Records shown »
*****

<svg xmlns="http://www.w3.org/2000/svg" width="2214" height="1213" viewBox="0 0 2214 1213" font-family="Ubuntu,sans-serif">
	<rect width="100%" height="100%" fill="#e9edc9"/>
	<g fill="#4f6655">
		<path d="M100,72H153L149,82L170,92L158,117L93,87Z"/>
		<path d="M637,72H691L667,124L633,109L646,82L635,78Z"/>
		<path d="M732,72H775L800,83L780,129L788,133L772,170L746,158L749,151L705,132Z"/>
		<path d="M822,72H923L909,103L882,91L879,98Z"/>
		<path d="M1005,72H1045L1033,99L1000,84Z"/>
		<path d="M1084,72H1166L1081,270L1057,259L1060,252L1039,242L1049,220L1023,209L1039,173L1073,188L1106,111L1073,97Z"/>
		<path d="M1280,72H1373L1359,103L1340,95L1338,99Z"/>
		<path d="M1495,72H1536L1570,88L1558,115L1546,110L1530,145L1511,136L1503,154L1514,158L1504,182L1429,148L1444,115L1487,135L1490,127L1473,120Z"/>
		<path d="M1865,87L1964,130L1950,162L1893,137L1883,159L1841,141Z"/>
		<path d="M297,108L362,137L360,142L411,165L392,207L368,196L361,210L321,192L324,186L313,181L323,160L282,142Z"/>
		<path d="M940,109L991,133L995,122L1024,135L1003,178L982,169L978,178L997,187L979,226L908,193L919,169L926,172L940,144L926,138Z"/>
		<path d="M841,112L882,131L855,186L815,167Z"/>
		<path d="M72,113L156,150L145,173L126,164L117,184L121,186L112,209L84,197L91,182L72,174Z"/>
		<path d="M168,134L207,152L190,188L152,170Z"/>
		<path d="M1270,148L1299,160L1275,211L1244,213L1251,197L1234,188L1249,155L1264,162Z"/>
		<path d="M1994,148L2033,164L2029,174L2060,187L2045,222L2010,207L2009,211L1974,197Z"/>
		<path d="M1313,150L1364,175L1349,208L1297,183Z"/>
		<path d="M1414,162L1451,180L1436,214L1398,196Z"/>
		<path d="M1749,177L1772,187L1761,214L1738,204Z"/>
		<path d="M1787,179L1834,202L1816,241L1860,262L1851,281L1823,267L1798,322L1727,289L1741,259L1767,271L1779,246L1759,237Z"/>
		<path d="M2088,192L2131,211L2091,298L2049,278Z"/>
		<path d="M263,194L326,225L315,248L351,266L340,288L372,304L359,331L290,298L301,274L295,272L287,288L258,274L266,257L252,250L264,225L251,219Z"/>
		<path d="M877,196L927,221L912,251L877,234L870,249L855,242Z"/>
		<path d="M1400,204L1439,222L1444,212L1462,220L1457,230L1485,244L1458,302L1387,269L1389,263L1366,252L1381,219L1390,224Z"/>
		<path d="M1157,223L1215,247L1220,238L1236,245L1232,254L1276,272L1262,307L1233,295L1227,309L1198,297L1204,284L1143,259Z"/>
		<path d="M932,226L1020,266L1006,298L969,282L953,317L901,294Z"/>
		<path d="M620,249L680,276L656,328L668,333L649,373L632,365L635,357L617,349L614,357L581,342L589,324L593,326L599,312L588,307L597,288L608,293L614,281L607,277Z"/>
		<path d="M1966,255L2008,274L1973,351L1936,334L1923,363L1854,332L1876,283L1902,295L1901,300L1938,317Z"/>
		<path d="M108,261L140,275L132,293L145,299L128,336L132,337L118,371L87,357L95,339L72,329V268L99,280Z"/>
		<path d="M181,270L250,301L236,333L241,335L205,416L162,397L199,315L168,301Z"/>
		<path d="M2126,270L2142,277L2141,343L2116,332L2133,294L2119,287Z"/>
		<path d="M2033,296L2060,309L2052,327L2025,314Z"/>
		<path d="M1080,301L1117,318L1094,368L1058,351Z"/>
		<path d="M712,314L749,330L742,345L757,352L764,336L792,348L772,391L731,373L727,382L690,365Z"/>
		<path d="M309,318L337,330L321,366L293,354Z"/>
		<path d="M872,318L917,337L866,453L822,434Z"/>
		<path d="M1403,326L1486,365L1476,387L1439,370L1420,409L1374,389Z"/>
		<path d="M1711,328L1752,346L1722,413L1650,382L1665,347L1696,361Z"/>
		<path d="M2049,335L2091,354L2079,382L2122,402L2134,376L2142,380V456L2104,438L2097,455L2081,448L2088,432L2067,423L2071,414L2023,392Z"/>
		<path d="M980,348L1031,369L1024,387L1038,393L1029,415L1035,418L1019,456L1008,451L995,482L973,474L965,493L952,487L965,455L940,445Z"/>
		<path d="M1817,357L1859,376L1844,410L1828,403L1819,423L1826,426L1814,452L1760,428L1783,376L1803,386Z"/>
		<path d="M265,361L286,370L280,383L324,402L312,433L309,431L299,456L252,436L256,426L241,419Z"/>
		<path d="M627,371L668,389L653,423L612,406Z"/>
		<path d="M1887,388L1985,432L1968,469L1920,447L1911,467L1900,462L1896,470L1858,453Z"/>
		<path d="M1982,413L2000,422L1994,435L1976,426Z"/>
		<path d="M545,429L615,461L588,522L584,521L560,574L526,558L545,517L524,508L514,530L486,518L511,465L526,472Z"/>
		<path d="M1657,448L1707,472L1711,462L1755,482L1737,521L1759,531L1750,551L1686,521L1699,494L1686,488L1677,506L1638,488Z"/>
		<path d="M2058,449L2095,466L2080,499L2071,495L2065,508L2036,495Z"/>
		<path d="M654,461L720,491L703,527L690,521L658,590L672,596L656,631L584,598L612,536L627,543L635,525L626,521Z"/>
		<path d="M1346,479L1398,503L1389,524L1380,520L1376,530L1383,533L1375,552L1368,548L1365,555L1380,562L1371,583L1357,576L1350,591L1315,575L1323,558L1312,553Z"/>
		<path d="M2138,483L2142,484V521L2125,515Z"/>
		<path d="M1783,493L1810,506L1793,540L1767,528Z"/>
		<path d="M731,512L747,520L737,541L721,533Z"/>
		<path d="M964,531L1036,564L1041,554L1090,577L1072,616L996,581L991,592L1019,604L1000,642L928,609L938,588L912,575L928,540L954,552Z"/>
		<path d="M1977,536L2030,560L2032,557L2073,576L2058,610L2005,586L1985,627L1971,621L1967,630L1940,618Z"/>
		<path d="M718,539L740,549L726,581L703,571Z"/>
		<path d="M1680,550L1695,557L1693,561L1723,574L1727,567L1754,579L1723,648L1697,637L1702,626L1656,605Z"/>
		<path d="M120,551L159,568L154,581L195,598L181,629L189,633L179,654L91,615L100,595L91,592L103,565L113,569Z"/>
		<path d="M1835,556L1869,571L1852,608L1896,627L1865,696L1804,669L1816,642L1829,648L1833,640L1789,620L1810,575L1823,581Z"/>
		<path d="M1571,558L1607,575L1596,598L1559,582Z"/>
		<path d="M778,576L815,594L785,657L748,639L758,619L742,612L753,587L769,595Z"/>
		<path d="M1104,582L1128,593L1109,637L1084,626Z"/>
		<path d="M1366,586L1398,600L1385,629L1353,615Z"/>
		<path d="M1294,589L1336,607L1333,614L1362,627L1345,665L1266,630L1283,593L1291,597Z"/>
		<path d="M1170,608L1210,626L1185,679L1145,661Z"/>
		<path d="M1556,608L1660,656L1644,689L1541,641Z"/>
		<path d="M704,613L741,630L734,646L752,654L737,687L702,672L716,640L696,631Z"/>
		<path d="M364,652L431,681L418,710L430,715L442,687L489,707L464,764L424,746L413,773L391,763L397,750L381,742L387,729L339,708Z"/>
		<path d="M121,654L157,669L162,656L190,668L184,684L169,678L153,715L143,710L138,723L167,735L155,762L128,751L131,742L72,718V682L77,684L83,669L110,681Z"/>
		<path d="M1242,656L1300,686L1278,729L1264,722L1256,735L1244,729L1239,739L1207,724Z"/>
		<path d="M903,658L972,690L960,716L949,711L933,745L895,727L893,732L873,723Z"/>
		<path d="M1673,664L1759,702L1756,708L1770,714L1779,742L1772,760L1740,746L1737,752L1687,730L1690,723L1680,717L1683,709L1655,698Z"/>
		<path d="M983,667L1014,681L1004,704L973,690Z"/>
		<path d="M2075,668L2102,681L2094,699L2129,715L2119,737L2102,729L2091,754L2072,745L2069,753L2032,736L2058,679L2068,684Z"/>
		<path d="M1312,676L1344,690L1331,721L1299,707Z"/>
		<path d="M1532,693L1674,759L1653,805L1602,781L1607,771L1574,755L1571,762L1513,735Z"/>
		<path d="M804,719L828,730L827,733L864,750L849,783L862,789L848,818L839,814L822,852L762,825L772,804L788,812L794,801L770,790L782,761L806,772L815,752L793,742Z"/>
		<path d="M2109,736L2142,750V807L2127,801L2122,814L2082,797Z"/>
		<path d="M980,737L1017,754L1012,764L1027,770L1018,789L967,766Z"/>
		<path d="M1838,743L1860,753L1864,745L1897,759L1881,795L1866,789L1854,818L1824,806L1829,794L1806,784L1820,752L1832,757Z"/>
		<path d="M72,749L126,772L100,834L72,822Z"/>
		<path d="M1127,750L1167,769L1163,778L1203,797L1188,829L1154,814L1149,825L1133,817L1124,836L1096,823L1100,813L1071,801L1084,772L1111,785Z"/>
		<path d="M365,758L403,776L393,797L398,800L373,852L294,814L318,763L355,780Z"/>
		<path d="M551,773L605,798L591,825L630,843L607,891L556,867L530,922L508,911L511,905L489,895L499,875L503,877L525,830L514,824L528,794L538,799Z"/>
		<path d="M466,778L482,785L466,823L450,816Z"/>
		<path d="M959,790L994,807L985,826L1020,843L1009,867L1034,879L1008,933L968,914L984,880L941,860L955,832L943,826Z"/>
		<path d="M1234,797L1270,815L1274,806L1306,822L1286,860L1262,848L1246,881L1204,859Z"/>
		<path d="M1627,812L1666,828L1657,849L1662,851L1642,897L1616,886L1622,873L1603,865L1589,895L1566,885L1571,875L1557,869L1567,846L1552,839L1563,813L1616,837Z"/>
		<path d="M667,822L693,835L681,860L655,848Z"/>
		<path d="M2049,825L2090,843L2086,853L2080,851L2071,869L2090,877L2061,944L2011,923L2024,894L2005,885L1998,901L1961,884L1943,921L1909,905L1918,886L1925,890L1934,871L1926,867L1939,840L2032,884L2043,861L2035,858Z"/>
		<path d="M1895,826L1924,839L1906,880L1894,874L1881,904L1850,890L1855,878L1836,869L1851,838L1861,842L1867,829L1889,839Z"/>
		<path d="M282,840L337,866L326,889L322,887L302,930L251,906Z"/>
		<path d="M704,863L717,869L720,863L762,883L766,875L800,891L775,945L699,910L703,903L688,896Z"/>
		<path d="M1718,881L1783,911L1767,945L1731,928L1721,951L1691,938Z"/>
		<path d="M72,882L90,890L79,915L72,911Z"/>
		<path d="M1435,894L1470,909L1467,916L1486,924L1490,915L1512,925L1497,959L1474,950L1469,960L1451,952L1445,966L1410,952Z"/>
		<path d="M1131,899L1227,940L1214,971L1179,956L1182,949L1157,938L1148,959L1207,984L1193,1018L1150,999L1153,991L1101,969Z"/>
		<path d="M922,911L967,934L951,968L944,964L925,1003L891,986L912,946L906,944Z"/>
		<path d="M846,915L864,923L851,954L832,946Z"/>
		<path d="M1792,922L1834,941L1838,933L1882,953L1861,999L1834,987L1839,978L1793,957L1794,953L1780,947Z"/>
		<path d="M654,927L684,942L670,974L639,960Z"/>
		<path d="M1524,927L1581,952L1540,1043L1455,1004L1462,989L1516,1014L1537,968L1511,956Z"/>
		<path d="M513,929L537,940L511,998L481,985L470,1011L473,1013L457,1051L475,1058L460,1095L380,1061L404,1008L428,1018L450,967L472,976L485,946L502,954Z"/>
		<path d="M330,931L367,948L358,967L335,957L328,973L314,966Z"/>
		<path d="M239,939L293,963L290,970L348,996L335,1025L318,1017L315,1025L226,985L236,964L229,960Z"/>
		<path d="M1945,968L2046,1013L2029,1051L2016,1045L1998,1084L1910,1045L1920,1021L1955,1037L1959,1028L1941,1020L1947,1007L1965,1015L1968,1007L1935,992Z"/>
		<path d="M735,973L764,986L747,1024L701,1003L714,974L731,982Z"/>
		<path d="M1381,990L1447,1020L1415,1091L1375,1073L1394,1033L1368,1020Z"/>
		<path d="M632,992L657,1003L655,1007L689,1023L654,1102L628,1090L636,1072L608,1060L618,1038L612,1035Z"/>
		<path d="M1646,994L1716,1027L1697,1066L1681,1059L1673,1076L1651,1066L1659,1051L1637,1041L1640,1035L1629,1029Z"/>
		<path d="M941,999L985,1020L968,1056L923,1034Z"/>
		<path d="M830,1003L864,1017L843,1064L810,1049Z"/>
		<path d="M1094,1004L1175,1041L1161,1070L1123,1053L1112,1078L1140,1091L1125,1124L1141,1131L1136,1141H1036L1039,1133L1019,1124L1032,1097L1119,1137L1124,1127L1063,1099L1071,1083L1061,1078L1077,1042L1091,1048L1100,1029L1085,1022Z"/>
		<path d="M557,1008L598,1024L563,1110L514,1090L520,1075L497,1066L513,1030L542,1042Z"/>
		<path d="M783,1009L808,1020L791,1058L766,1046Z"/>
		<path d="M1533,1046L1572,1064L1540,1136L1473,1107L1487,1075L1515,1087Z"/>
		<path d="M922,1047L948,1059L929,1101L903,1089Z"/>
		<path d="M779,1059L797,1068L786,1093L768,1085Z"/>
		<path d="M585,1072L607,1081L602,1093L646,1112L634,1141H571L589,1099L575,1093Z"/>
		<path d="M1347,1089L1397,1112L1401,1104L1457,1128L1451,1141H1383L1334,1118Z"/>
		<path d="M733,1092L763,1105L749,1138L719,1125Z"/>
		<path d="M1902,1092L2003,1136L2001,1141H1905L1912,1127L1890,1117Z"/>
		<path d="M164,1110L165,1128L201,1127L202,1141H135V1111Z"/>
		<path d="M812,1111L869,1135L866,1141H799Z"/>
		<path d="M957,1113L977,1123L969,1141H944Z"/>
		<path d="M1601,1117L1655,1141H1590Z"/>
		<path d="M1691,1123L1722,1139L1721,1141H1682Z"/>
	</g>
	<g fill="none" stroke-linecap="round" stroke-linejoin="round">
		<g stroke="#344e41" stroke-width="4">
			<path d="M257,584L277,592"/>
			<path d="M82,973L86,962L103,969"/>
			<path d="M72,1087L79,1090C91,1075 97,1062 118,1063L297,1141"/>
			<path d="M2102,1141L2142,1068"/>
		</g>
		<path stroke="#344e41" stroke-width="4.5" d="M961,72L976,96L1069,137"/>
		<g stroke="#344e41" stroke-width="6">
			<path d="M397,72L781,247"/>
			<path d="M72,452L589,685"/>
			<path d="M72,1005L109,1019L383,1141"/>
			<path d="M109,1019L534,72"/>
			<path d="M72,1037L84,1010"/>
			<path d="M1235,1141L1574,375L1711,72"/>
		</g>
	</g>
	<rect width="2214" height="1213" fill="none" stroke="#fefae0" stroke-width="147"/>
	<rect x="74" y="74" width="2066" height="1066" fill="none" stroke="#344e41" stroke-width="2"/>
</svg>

*****

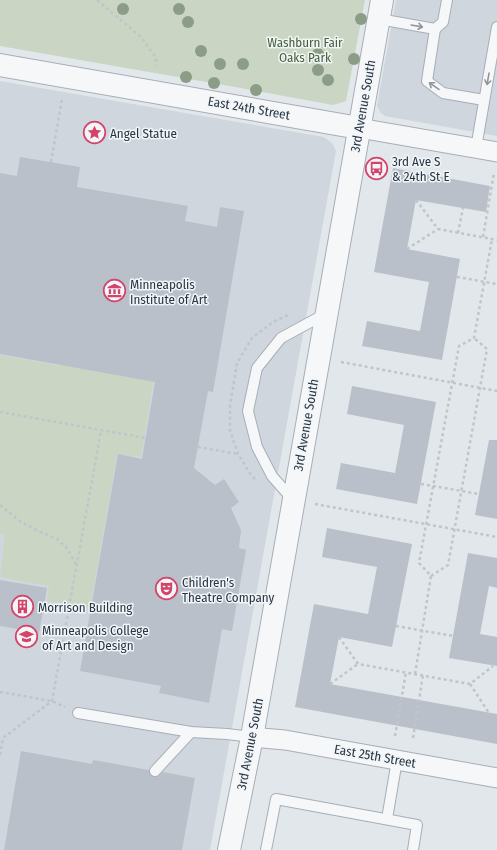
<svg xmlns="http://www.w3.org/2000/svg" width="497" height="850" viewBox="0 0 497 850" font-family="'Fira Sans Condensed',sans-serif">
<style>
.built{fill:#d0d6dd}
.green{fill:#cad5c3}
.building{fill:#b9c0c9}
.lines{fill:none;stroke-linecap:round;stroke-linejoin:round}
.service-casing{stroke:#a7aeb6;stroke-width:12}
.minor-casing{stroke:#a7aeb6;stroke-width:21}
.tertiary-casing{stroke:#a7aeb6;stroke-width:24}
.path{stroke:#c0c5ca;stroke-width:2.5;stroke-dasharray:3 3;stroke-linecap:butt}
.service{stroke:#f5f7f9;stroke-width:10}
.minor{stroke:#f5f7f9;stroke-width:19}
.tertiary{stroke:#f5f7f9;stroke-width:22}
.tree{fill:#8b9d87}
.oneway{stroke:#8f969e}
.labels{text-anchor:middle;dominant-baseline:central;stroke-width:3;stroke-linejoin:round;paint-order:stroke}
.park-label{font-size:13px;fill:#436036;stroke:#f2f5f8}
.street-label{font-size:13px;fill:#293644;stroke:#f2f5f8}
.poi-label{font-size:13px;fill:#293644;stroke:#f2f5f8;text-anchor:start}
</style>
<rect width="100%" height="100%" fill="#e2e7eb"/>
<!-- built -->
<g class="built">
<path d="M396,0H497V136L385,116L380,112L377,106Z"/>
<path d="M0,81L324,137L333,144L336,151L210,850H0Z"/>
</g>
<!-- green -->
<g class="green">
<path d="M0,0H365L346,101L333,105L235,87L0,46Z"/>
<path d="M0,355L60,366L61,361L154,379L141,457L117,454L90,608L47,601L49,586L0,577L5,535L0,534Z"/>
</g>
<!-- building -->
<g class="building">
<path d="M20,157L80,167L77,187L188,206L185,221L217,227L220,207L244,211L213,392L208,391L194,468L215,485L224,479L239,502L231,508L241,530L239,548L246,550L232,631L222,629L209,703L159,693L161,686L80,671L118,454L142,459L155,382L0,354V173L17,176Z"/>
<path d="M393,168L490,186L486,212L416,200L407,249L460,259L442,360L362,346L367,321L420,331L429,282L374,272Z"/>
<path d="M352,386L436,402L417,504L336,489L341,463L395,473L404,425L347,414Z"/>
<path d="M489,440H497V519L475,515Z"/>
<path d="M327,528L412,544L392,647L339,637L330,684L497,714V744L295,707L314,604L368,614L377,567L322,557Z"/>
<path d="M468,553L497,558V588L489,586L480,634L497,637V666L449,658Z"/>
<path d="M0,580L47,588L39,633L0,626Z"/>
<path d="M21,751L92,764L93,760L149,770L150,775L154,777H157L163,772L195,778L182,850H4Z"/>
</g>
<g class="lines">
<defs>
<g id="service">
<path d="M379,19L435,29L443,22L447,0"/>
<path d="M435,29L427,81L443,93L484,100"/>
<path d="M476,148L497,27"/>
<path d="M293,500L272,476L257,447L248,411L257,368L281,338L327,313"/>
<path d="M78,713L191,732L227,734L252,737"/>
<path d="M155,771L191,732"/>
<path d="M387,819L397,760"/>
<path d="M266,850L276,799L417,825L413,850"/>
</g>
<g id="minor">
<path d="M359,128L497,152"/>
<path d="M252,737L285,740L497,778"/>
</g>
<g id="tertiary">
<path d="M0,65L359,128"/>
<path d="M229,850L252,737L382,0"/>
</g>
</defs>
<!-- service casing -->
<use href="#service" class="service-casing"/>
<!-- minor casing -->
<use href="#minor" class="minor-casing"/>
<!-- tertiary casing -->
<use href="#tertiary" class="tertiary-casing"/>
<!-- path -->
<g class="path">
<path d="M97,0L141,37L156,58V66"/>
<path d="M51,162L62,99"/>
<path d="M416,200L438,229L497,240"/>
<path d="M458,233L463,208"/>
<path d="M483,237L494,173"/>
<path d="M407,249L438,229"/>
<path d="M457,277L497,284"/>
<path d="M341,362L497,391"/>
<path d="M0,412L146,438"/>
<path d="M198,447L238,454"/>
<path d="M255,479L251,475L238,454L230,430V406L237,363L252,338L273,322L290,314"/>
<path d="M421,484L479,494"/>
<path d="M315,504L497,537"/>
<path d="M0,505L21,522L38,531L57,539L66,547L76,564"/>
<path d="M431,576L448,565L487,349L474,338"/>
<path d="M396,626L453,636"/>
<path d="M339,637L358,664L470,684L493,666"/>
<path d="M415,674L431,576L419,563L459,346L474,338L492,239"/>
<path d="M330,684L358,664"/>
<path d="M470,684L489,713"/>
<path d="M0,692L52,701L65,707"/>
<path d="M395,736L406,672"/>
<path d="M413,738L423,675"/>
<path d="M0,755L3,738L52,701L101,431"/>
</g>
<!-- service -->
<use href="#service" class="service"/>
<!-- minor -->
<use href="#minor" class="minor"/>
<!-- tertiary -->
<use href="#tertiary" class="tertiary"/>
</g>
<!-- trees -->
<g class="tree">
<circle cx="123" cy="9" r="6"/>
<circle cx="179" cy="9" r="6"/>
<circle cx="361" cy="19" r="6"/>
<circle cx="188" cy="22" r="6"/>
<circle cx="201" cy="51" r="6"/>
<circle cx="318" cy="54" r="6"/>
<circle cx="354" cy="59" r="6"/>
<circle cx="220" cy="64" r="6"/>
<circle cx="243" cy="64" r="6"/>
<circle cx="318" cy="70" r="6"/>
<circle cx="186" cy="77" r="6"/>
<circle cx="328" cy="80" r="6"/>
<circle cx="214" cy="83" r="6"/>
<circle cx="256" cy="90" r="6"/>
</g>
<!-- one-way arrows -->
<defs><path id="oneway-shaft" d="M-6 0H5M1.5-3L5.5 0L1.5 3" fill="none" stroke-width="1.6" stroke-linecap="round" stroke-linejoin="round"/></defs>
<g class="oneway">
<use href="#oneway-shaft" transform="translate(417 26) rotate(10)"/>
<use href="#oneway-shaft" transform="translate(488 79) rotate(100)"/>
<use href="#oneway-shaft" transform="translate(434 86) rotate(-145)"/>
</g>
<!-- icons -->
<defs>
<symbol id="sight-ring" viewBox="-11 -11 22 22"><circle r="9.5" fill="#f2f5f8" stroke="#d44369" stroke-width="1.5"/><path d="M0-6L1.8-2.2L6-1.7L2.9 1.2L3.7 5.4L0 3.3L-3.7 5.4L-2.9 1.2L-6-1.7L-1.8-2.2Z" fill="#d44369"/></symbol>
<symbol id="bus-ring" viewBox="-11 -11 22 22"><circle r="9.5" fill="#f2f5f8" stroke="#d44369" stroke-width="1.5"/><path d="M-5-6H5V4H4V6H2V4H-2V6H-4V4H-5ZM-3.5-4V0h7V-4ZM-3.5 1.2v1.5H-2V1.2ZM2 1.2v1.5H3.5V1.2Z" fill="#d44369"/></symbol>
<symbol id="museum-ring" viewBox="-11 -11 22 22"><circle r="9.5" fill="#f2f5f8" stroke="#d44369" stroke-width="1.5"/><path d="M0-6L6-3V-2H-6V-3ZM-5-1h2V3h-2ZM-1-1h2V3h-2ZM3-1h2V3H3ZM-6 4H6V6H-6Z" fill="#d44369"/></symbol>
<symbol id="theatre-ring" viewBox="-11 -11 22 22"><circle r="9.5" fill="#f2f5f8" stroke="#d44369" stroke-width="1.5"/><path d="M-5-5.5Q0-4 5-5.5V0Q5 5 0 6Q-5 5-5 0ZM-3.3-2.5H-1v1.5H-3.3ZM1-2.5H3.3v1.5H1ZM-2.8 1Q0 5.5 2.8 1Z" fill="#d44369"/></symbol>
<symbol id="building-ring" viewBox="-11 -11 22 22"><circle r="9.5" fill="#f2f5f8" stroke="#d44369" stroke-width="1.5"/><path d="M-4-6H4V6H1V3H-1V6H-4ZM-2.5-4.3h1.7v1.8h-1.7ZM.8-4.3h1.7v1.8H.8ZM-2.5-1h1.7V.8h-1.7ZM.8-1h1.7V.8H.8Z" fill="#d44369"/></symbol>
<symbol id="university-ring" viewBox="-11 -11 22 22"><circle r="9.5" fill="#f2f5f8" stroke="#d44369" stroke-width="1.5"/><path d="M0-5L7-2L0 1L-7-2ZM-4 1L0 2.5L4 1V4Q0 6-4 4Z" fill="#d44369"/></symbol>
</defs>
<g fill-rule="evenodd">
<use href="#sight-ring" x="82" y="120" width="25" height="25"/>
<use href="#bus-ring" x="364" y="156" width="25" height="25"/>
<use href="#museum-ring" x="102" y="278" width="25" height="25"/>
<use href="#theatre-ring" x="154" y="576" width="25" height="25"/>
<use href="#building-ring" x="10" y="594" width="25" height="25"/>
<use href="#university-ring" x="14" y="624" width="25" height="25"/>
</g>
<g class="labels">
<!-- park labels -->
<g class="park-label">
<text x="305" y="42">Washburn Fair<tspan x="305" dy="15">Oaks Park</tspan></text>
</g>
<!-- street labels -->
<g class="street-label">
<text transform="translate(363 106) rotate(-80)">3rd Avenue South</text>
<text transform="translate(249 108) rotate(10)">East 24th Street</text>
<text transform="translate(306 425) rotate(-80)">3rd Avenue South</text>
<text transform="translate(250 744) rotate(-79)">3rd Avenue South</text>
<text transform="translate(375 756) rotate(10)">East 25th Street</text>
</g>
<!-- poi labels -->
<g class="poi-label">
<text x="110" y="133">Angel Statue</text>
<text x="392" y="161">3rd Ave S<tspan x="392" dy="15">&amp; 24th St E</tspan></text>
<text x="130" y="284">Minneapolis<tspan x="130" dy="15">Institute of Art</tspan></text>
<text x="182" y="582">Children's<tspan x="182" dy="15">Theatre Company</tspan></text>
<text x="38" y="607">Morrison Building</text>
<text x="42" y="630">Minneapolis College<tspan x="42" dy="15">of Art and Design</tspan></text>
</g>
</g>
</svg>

*****

Your goal »
Select every line of the records holding the string "lines".

Answer to this problem »
.lines{fill:none;stroke-linecap:round;stroke-linejoin:round}
<g class="lines">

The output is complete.